Era un afoso giugno del 1975 quando arrivai a Torino, nell’allora Centro Einaudi dietro corso Giulio Cesare, per consegnare nelle mani dell’amico Valerio Zanone le mie dimissioni da un Partito Liberale nel cui ultimo congresso gli scherani del boss Giovanni Malagodi avevano passato pacchi di voti al golpista onirico Edgardo Sogno. Un viaggio per me necessario, non volendo dimettermi a Genova, nella sezione dell’onorevole Alfredo Biondi, quello che in privato (e dopo qualche bicchiere di whisky) amava definirsi “liberale sopra l’ombelico e fascista sotto”.
Poco tempo dopo ricevetti una lettera datata 7 luglio, in cui Valerio manifestava la sua amarezza per il nostro colloquio, definendosi “il maggiore esperto che oggi esiste in Italia, e quindi nel mondo di secessioni dal P.L.I.”. Poi mi annunciava un documento che avrebbe presentato al Consiglio Nazionale per quanto definiva “un confronto risolutivo”: “Spero che leggendolo troverai, insieme alle ragioni di chi abbandona, anche qualche giustificazione per quelli che restano”. Ma Zanone sarebbe sempre restato, anche quando il Partito Liberale era scomparso. In primo luogo per ragioni sentimentali, che nascevano dall’identificazione fra una tradizione culturale e la propria città. Avrebbe poi traslocato a Roma, campo d’azione inevitabile per un innamorato cronico della politica quale lui era, ma la Mole gli sarebbe restata nelle fibre; come – pur dopo decenni – la parlata sibilata/strascicata del gianduia. Un esule nella capitale, dove tempo fa lo avevo incontrato a un convegno trovandolo d’umore amarissimo, nella condizione di “messo da parte” della Seconda Repubblica.

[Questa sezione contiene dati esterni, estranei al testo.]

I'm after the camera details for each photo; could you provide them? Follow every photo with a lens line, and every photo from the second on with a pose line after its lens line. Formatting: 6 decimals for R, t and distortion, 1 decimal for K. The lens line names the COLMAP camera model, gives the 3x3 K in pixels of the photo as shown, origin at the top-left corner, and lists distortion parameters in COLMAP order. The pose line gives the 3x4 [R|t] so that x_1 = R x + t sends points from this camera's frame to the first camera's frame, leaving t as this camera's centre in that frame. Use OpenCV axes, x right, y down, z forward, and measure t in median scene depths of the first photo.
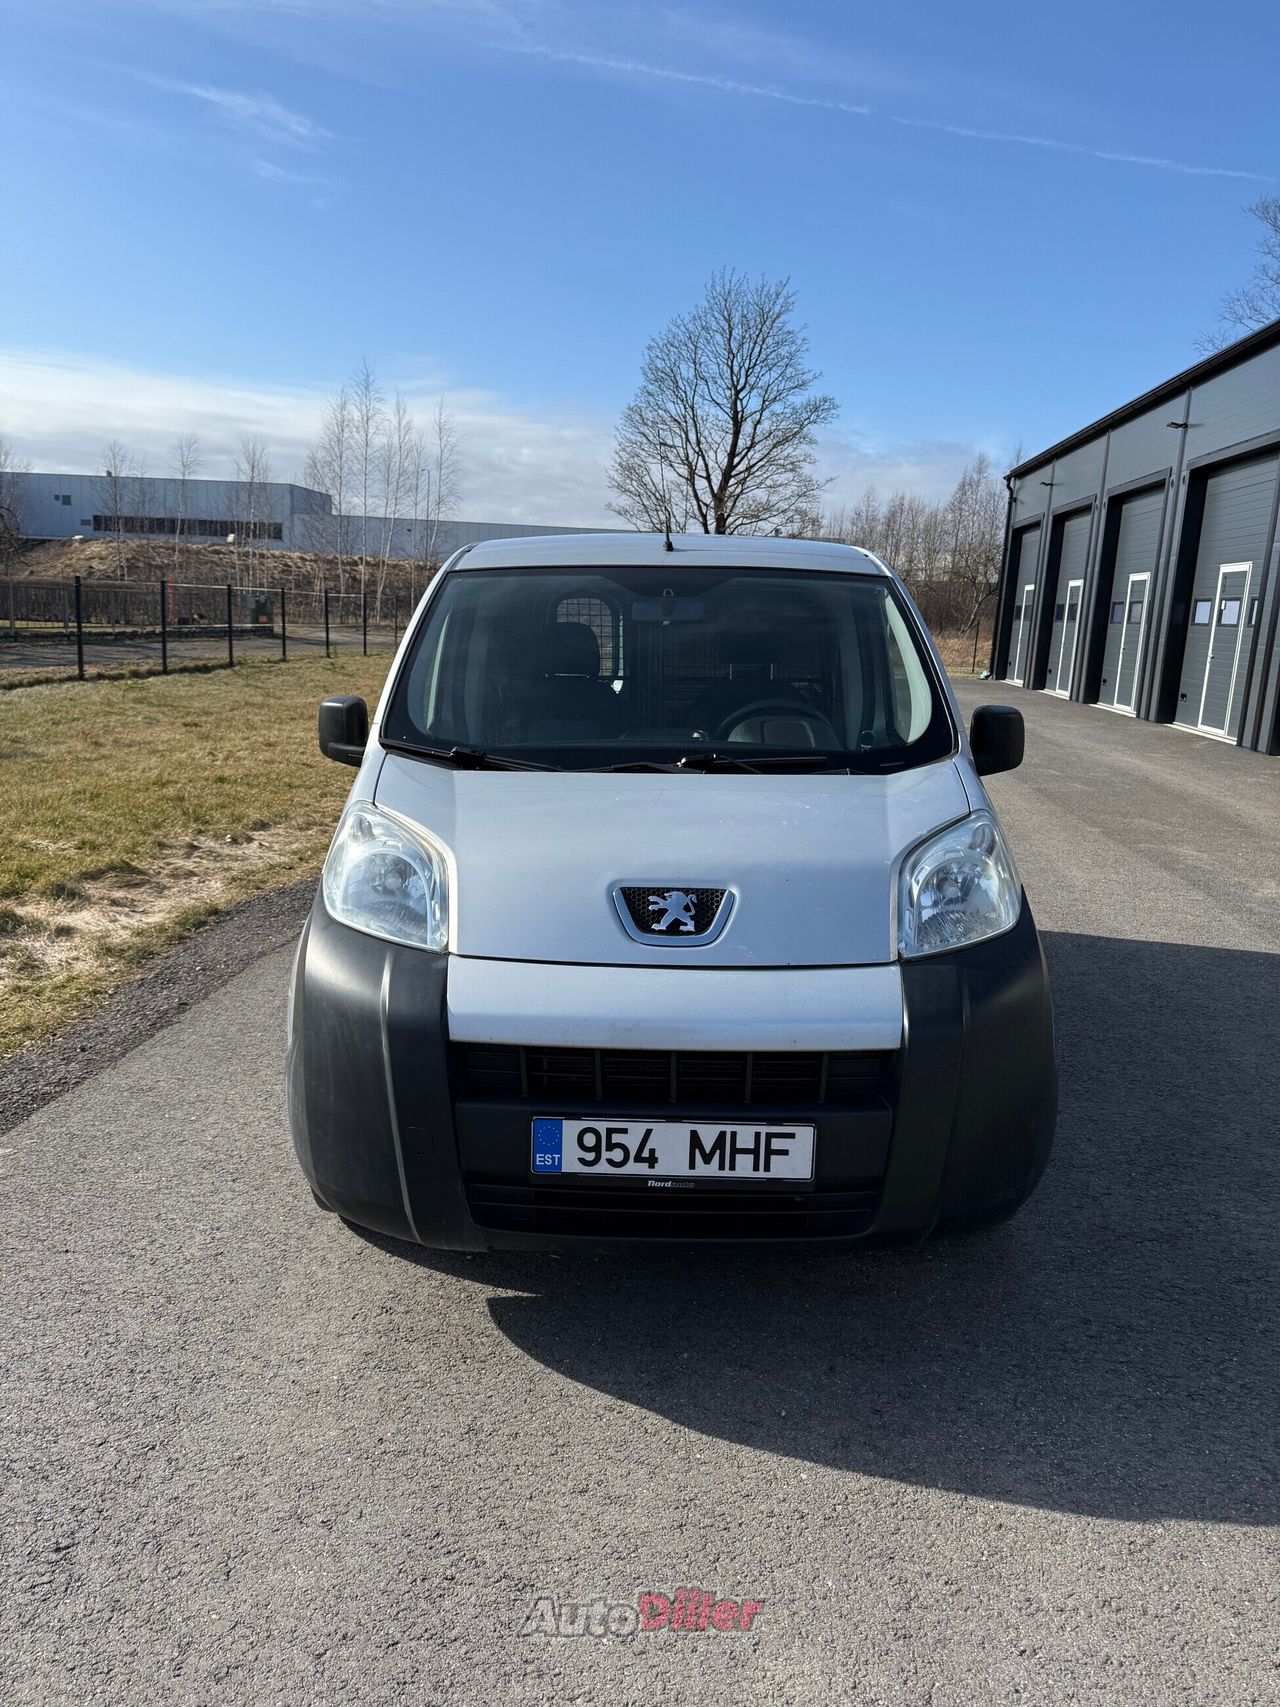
lens RADIAL K [[1204.5, 0, 640.9], [0, 1204.5, 836.9], [0, 0, 1]] dist [0.008177, 0.001956]
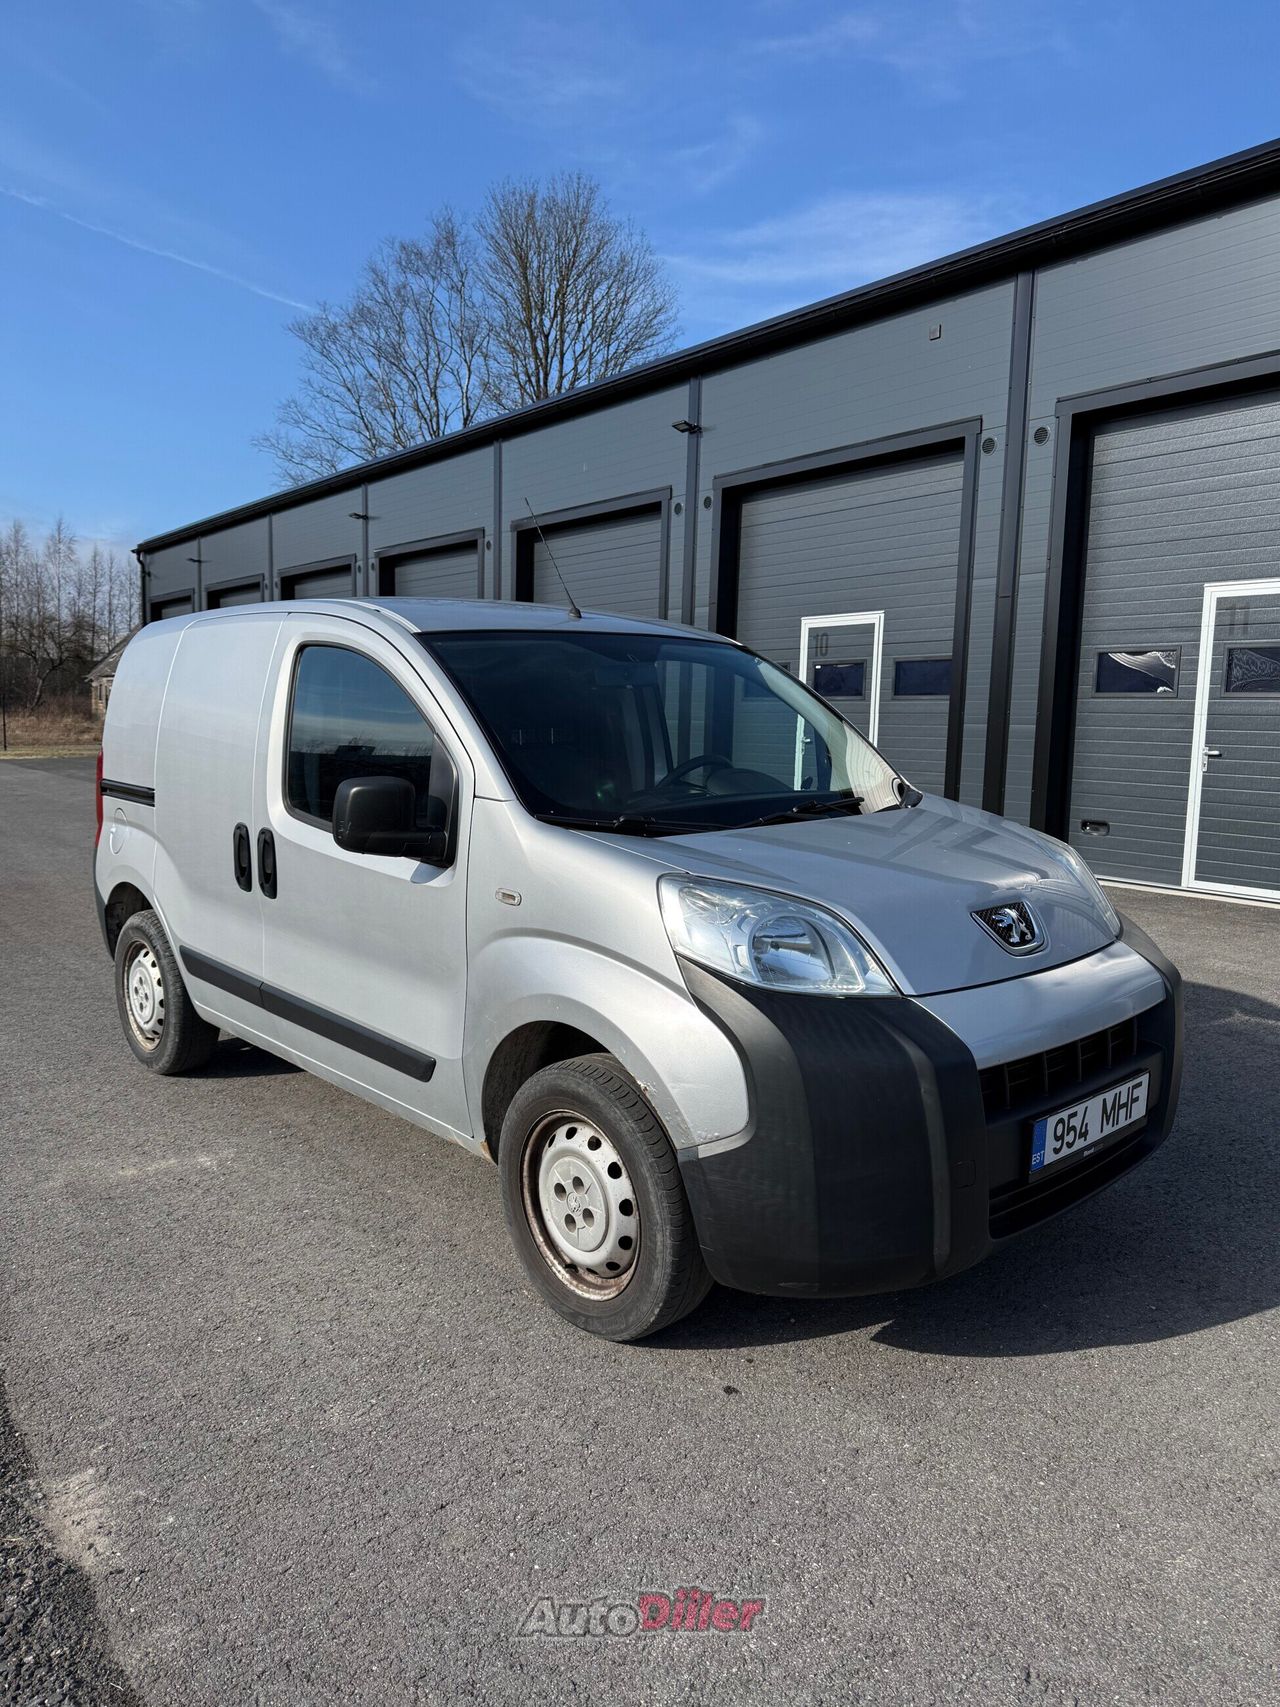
lens RADIAL K [[1180.9, 0, 658.7], [0, 1180.9, 883.2], [0, 0, 1]] dist [0.001334, 0.000674]
pose [[0.725426, -0.118097, 0.678093, -1.031183], [0.132807, 0.990674, 0.030459, -0.060152], [-0.675366, 0.067959, 0.734344, 0.424058]]
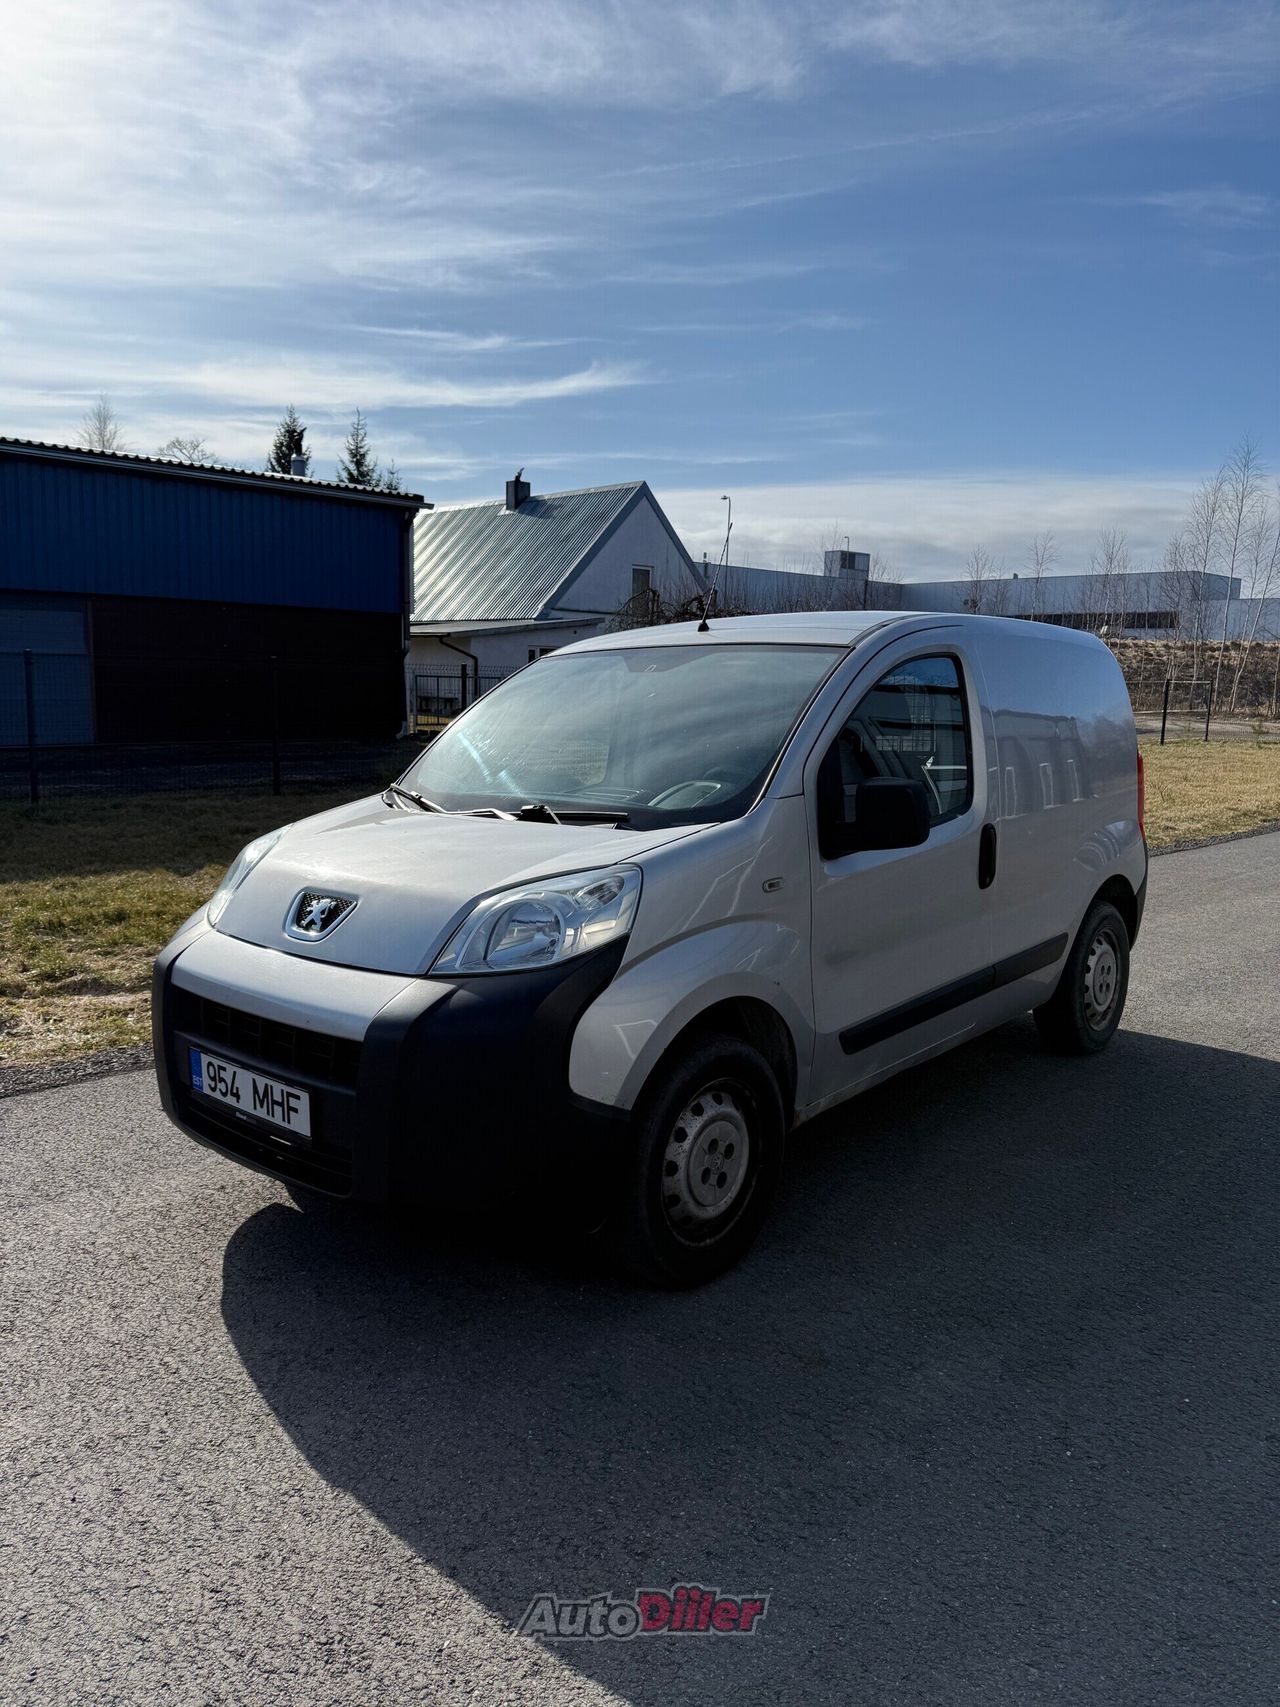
lens RADIAL K [[1188.9, 0, 638.4], [0, 1188.9, 835.4], [0, 0, 1]] dist [0.005886, 0.001311]
pose [[0.766256, 0.056330, -0.640061, 1.151318], [-0.103042, 0.994030, -0.035876, -0.011832], [0.634219, 0.093443, 0.767486, 0.256924]]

Lo offendeva la spregiudicatezza dei riciclati e con “i piedi al caldo”, mentre salutandomi saliva su una scalcinata utilitaria.
Ci trovavamo nella romana via Cavour, quasi un involontario riferimento a quella torinesità di cui era intriso. Ricordo i resoconti che mi aveva fatto di una ricerca sul padre dell’unità nazionale Camillo Benso e di una sua lettera a una ignota moglie di un amico, cui manifestava il peso psicologico quasi insopportabile nel rush finale del 1859 e poi concludeva, grosso modo: “ma se sarete ricca d’amore per me come ieri sera… ce la faremo”. L’essenza di una città: perbenista e sensuale, ma sempre sottotraccia. Come ci avrebbe raccontato l’impareggiabile duo Fruttero&Lucentini. Qui Valerio aveva le sue radici, per ragioni biografiche inestirpabili; affettive: impiegato poco più che ragazzo nel Pli cittadino venne notato da due costruttori locali – i fratelli Guerrini – che, intuendone le qualità, ne favorirono gli studi e l’entrata in politica, sino alla vittoria nelle elezioni regionali del 1970. Trampolino di lancio della presunta carriera di rifondatore del liberalismo sganciandolo dai legami con gli interessi più retrivi del partito malagodiano (“affittato alla Confindustria”, disse taluno. In effetti appiattito sulla “Piccola Proprietà Edilizia”). Lo accreditavano al compito i suoi costanti riferimenti sull’asse Luigi Einaudi-Piero Gobetti; con relativa apertura al mondo del lavoro e perfino alla sinistra operaia. Gobettianamente: mi raccontò di una lettera di Antonio Gramsci, che aveva scovato negli archivi, indirizzata a Umberto Terracini; che chiedeva chi fosse quel giovane critico teatrale dell’Ordine Nuovo (“non è uno dei nostri… è un liberale”, la risposta del Gramsci).
Ma Valerio non rifondò il liberalismo, anche perché gli mancava la necessaria cattiveria/determinazione del vero capo (“ci manca un leader” diceva lui stesso). Sicché, con un punta di civetteria, era solito dichiarare che la voce del suo curriculum cui teneva di più era il saggio su “Il Liberalismo moderno” scritto per l’editore – appunto, torinese – Utet, in un volume curato da un intellettuale torinesissimo, quale Luigi Firpo e promosso da Norberto Bobbio (“Storia delle idee politiche economiche e sociali”, volume sesto).
Dunque una persona troppo perbene e troppo sensibile per non rischiare la messa in un angolo da parte di chi ha ben altro pelo sullo stomaco. Un conservatore che guardava a sinistra, mentre l’etichetta “liberale” diventava paravento per bieche operazioni reazionarie, che mai avrebbe avvallato.
Insomma, un galantuomo quello che se ne è andato. Verrebbe da dire, il sopravvissuto di una specie che sembra essersi persa.